Филип поднял руку и притянул Эстер к себе. Она почти упала поперек его кресла. Он поцеловал ее.
– Хороший муж, вот кто тебе нужен, моя девочка, – сказал он. – А не этот напыщенный молодой болван Дональд Крейг, у которого голова набита психиатрией и учеными словечками. Ты такая глупенькая, такая дурочка и – совершенно прелестная, Эстер.
Открылась дверь, и на пороге застыла Мэри Даррант. Эстер оттолкнула Филипа и поднялась, а он смущенно улыбнулся жене.
– Я тут пытаюсь приободрить Эстер, Полли, – объяснил он.
– О, – только и произнесла Мэри.
Она вошла в комнату и бережно поставила поднос на столик рядом с креслом Филипа, демонстративно не глядя на Эстер.
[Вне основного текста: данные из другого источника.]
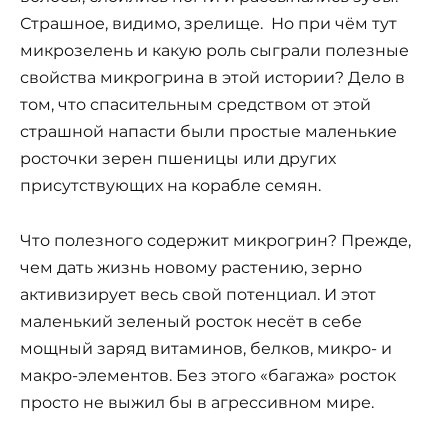
Страшное, видимо, зрелище. Но при чём тут
микрозелень и какую роль сыграли полезные
свойства микрогрина в этой истории? Дело в
том, что спасительным средством от этой
страшной напасти были простые маленькие
росточки зерен пшеницы или других
присутствующих на корабле семян.
Что полезного содержит микрогрин? Прежде,
чем дать жизнь новому растению, зерно
активизирует весь свой потенциал. И этот
маленький зеленый росток несёт в себе
мощный заряд витаминов, белков, микро- и
макро-элементов. Без этого «багажа» росток
просто не выжил бы в агрессивном мире.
Девушка растерянно смотрела то на мужа, то на жену.
– Ну ладно, – наконец сказала она. – Я, пожалуй, пойду и... пойду и...
Так и не договорив, она вышла из комнаты и плотно закрыла за собой дверь.
– Эстер в тяжелом состоянии, – сказал Филип. – На грани самоубийства. Я пытался отговорить ее, – добавил он.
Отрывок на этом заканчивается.